I disagree, I read several and a bunch of them I already knew and they are true as far as I'm aware (the one on drowning victims and silencers for example). Why does it need to be consistent if it's just a list of facts vs myths?
Asteroids in a belt have a large distance between them, but I'd imagine rubble from a planet or moon recently destroyed by the empire would probably be grouped a lot more tightly.
Some grenades can have their pins pulled with teeth, but it's a dumb idea.
Presumably would actually just reform back into a planet since if you blow up a planet the mass is still there, it has just being fractured. If you leave it a couple of years it'll form back into a planet again.
This is probably what happened with the ice moon of Europa.
The drowning one doesn't only apply to drowning but a lot of medical emergencies. People in need are often embarrassed to ask for help. Some are to busy panicking so they cometely freeze up. If someone acts odd just ask if they are alright.

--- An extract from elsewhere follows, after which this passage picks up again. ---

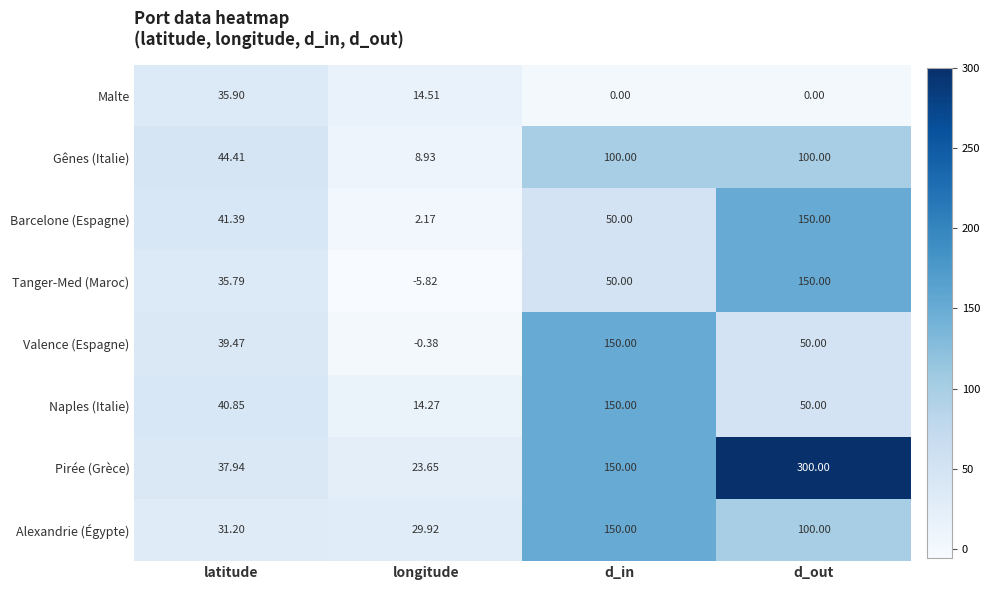

At which label is Barcelone (Espagne) closest to 76?

d_in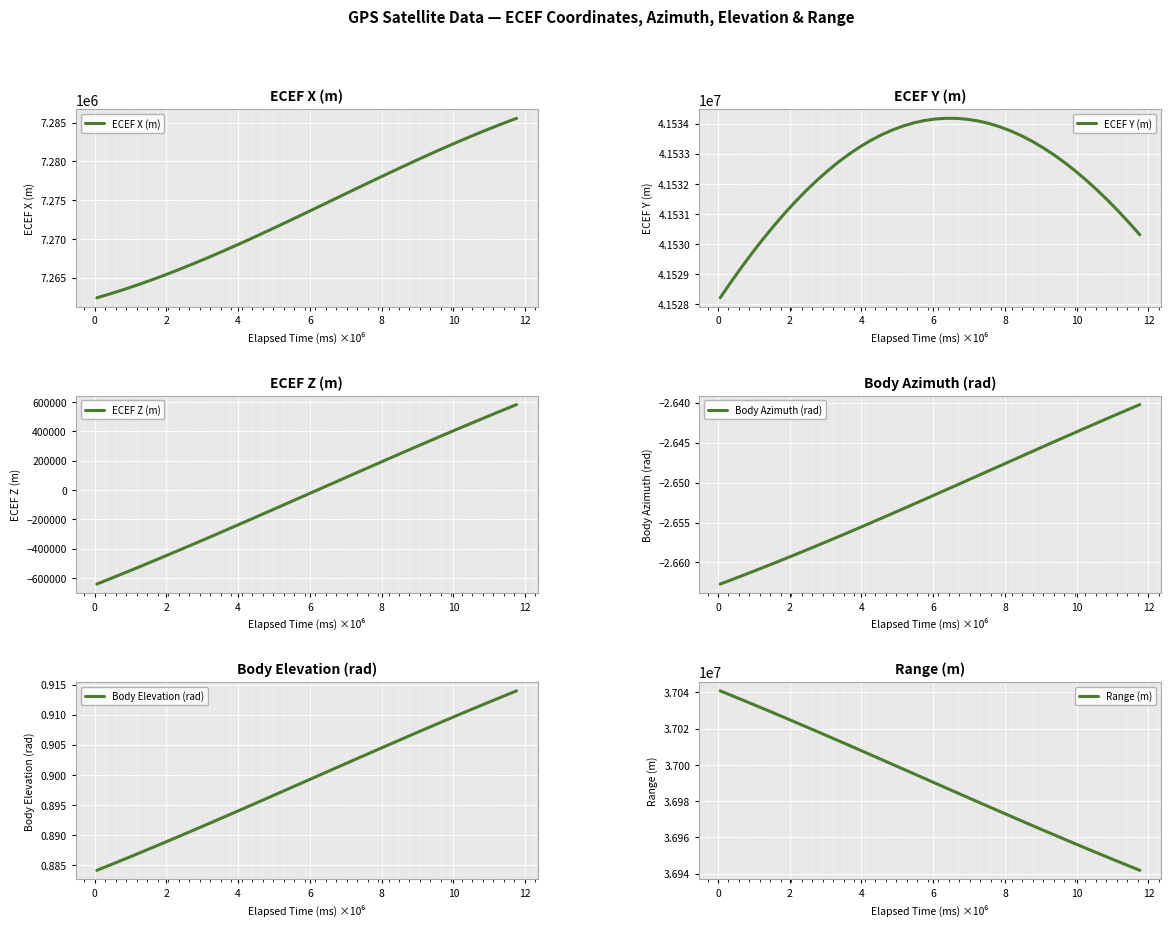

What is the value of the ECEF Y (m) point at the 30th from the left?

41533410.8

people can easily shatter padlock shackles with ramsets, which are basically little blank round gunpowder powered hammers. not sure if a gun would, but sure seems like it.
also, the asteroid one is probably quite true, but saturns ring are between 10m and 1 km in thickness, so there are exceptions.
The Slowmo Guys released a video on YouTube recently where they shot a pistol at a padlock not really expecting it to break, but it did, haha! I think it took a few rounds though.
The drowning thing is spot on. Been there, done that, and I can swim just fine. Only way I'm alive is by chilling out, getting my lips above water and sipping air. Once I had enough to float, I floated.
Watch some videos of people going down. They exhibit very similar behaviors. If you're a parent, this is required watching.
Years ago I was take away by the sea and couldn't swim back. I remembered that people usually panicked and drawn for exhausting so I stopped swimming and just move my arms and scream for help. When I saw people standing up I stopped screaming and just moved my arms. Then a surfer rushed up with the board and help me go back to the beach.
Forensic scientist Sue Black says that there's no such thing as "forensic" science. It's just science, the "forensic" part just means the science is being brought into the courtroom. People (from watching movies/TV) think the science conducted in such contexts is somehow different or more complex than that done in other contexts. It's all the same processes and skills and expertise.